Phase 3 — Transition & Compatibility Affordances
Goal: Make Responses the recommended default while preserving legacy mode.
Phase 3 marks a significant step in our journey, guys, as we aim to make the Responses API the recommended default for AG2. However, we also recognize the importance of preserving the legacy Chat Completions mode for those who still rely on it. This phase is all about striking a balance between encouraging adoption of the new API and ensuring a smooth transition for existing users. It's like upgrading a highway system while keeping the old roads open for those who prefer them.
This phase is about setting the stage for the future. We'll be making changes to the default configurations and examples to promote the use of the Responses API. However, we'll also be providing clear guidance and support for those who need to continue using the Chat Completions API. This includes offering optional routing shims and other tools to help with the transition. So, get ready to embrace the future, guys, as we make the Responses API the new standard for AG2!
-
Default presets/examples use
api_type="responses"
; legacy examples under “Classic (Chat)”. We'll be updating the default presets and examples to use theapi_type="responses"

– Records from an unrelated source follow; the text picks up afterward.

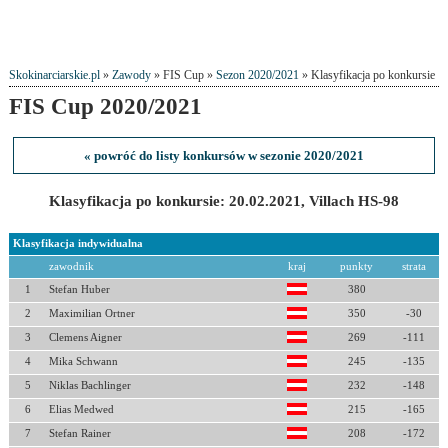
Skokinarciarskie.pl
»
Zawody
» FIS Cup »
Sezon 2020/2021
» Klasyfikacja po konkursie
FIS Cup 2020/2021
« powróć do listy konkursów w sezonie 2020/2021
Klasyfikacja po konkursie: 20.02.2021, Villach HS-98
Klasyfikacja indywidualna
zawodnik
kraj
punkty
strata
1
Stefan Huber
380
2
Maximilian Ortner
350
-30
3
Clemens Aigner
269
-111
4
Mika Schwann
245
-135
5
Niklas Bachlinger
232
-148
6
Elias Medwed
215
-165
7
Stefan Rainer
208
-172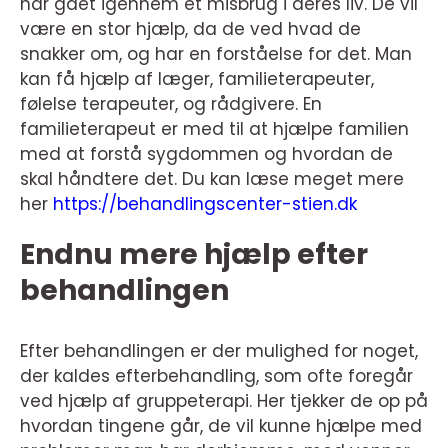
har gået igennem et misbrug i deres liv. De vil
være en stor hjælp, da de ved hvad de
snakker om, og har en forståelse for det. Man
kan få hjælp af læger, familieterapeuter,
følelse terapeuter, og rådgivere. En
familieterapeut er med til at hjælpe familien
med at forstå sygdommen og hvordan de
skal håndtere det. Du kan læse meget mere
her
https://behandlingscenter-stien.dk
Endnu mere hjælp efter
behandlingen
Efter behandlingen er der mulighed for noget,
der kaldes efterbehandling, som ofte foregår
ved hjælp af gruppeterapi. Her tjekker de op på
hvordan tingene går, de vil kunne hjælpe med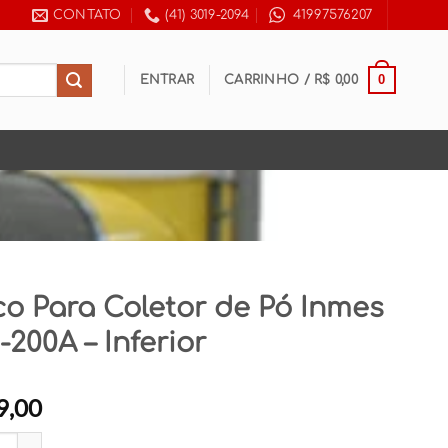
CONTATO
(41) 3019-2094
41997576207
0
ENTRAR
CARRINHO /
R$
0,00
o Para Coletor de Pó Inmes
200A – Inferior
9,00
ra Coletor de Pó Inmes EM-200A - Inferior quantidade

. However, we'll also be providing legacy examples under a “Classic (Chat)” section for those who need them. It's like providing both a modern and a classic version of a product, allowing users to choose the one that best suits their needs. -
Optional routing shim (opt-in env var): For simple cases, route legacy calls through Responses transparently. For simple use cases, we'll be providing an optional routing shim that can transparently route legacy calls through the Responses API. This can help simplify the transition for some users. It's like having a translator that can automatically convert between two different languages, making communication seamless.
Phase 4 — Post-Migration Evolution (Internal Cleanup, Not User-Visible)
Goal: Simplify internals once adoption is broad.
Phase 4 is all about internal cleanup and simplification, guys. Once the Responses API has been widely adopted, we can start to streamline the internal workings of AG2. This phase focuses on removing redundant code and simplifying the architecture, making AG2 more efficient and maintainable. It's like decluttering your house after a big move – you've got everything in place, and now you can focus on making it more organized and efficient.
This phase is about long-term sustainability. We'll be focusing on making AG2 easier to maintain and extend in the future. This includes retiring double bookkeeping of conversation state and keeping the adapter for ecosystem compatibility. These changes will not be user-visible, but they will make AG2 a more robust and efficient platform. So, get ready for some behind-the-scenes magic, guys, as we make AG2 even better under the hood!
- Retire double bookkeeping of conversation state if the Responses path/adaptor is robust. If the Responses API integration proves to be robust, we can retire the double bookkeeping of conversation state, which will simplify the internal architecture.
- Keep the adapter long-term for ecosystem compatibility. We'll be keeping the adapter for the Responses API long-term to ensure compatibility with the broader ecosystem. This will make it easier for AG2 to integrate with other tools and services.